I keep having these dreams or nightmares might be a better description where I've been going to CrossFit and training for half Marathons/Marathons for a year and a half, and still weigh the exact same amount and have the same figure and clothing size. It scares the hell out of me. I don't want to have to shop for clothes in plus size stores anymore. I don't want to feel uncomfortable in my workout clothes because I'm afraid they are too tight/offensive for the poor people who are working out at the same time as me. I don't want to still have cankles instead of sexy legs. I don't want any of these things, but my sub-conscious is haunting me in my sleep. My brain is trying to convince me to give up, telling me I'll never get the things that I want the most, health, fitness and weight loss.
I have no desire to be skinny, that has never been my goal. Skinny is a pipe-dream. I want to be healthy, flexible and able to keep up with my kids. I want to get to buy a whole new wardrobe, preferably somewhere like Anne Taylor Loft, Banana Republic and the Gap. I want the life I used to have when I thought I was fat, before I knew what this reality was.

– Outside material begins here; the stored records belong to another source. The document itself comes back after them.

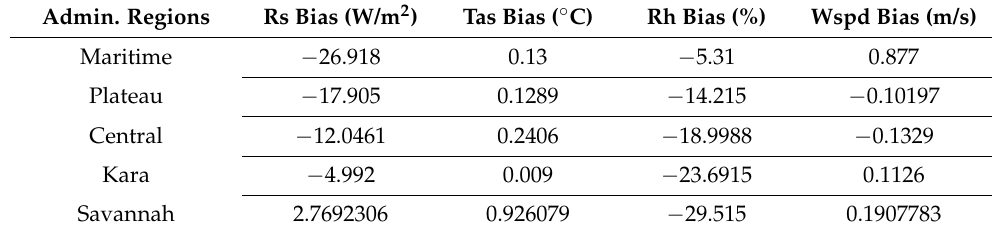
Table 4. Variables biases—Simulations vs. Observation. Admin. Regions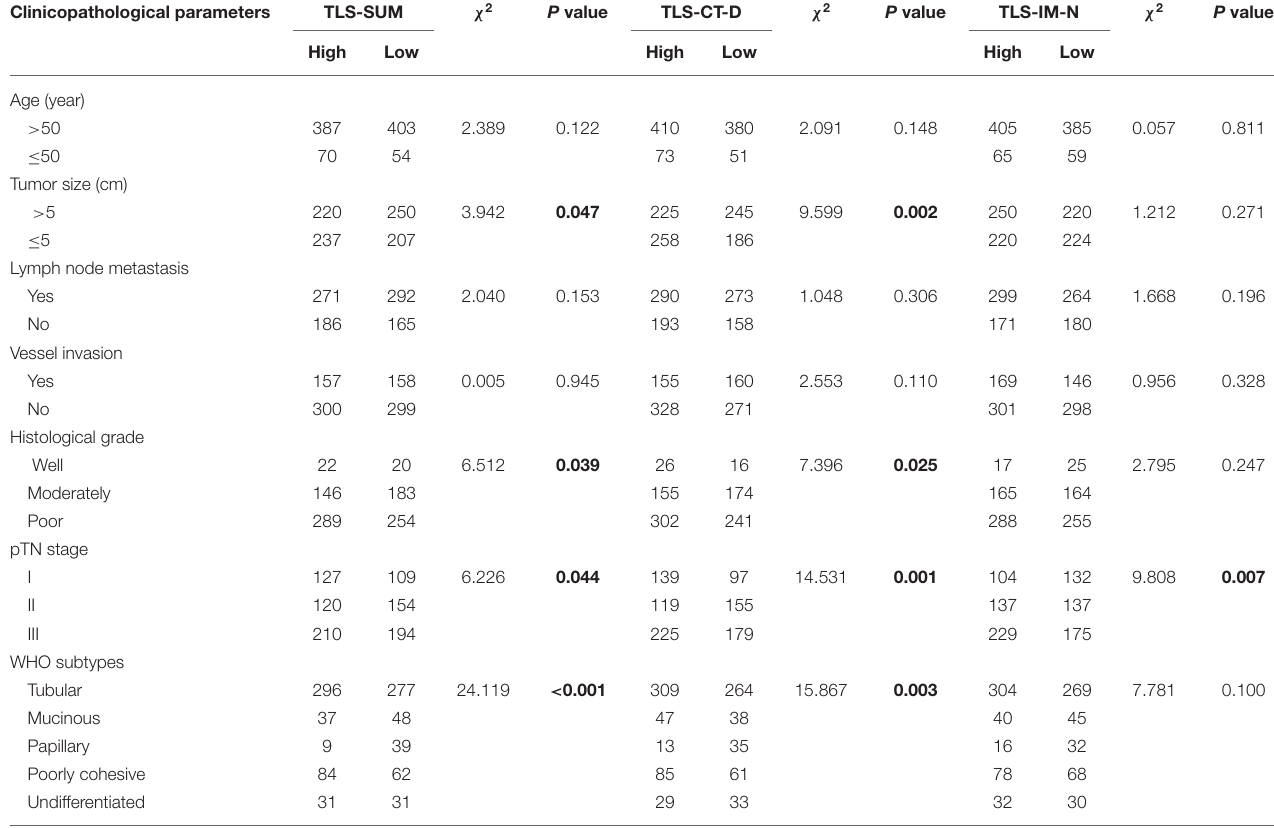
TABLE 3 | Relationship between tertiary lymphoid structure (TLS) and clinicopathological parameters. Clinicopathological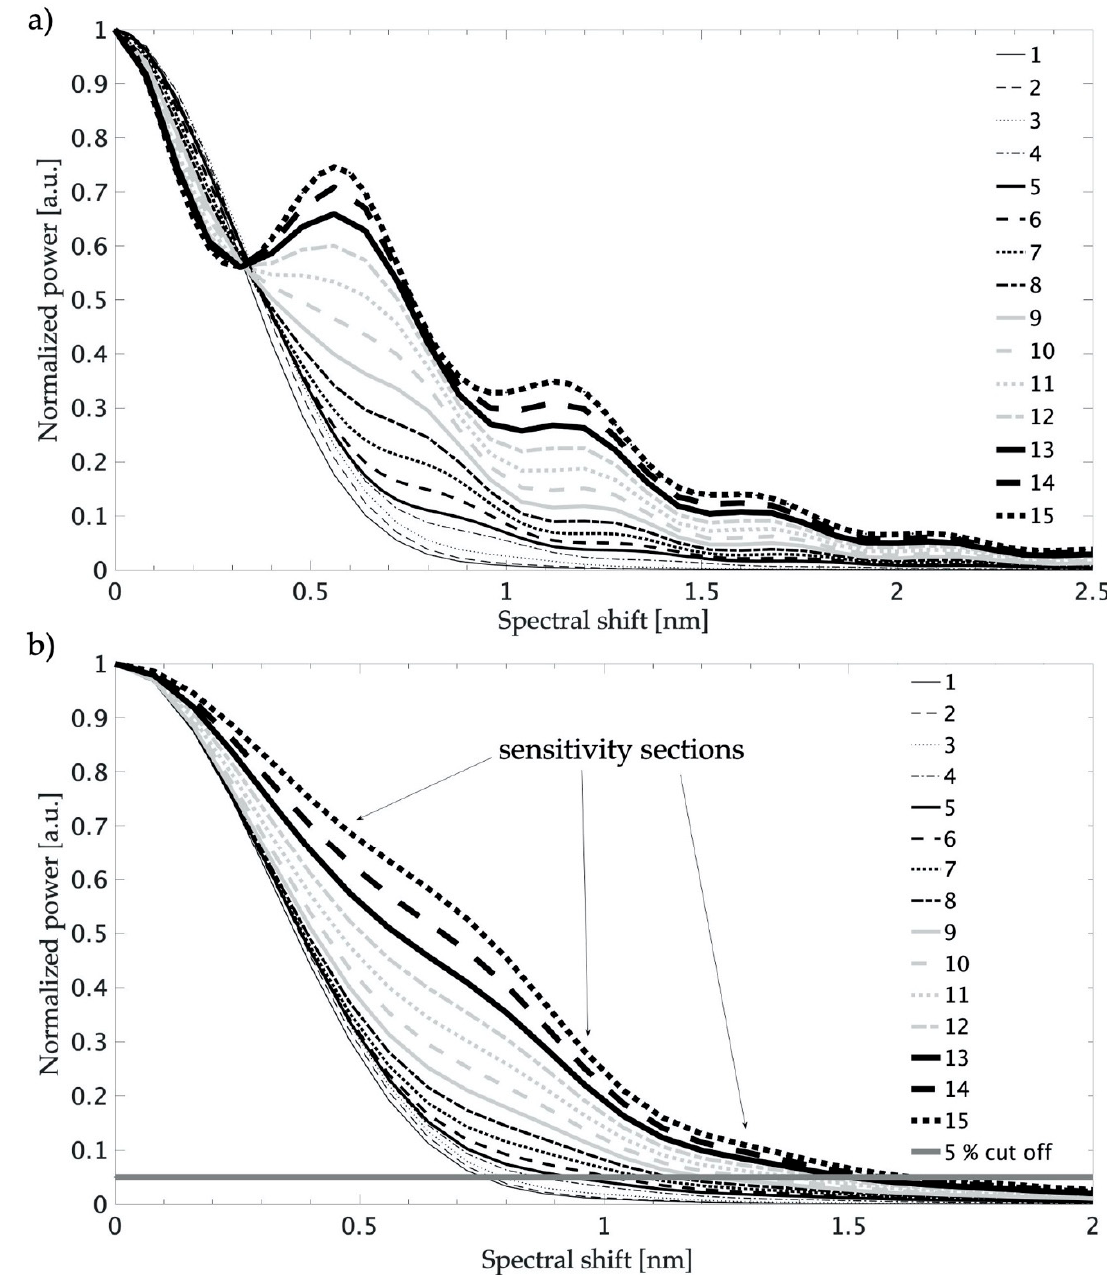
Figure 4. Comparison of the shape of the transfer characteristics of the matched filter system: ( a ) two similar structures; ( b ) uniform FBG1 with one of the FBG1–FBG15 filters.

When I have these dreams, I wake up in a cold sweat fearing that I will never see the results that I so desperately want. I know it has only been 6 weeks since I started CrossFit, and I am seeing some changes, but all of those old tapes are still playing in my head telling me it's ok. Telling me that I'm going to fail and that it is only just a matter of time. I refuse to let that be the case, so I will continue to bust my ass, 3-5 times a week at CrossFit, and this week, I'm starting to run 3x a week too. My eating is going so much better as well, thanks to Custom Fit Meals. I'm on the right track and heading the right direction, but my brain just doesn't realize that yet. How long does it take for my brain to be on board? How long will it take before my sub-conscious finally stops trying to cushion my fall from the failure? This is ridiculous, and I want it to stop.
Anyone else ever been down this road? Anyone have any advice for me short of "Just keep going and it'll get better"? I have an amazing support system, but I'm just so tired of the internal argument. It is absolutely exhausting.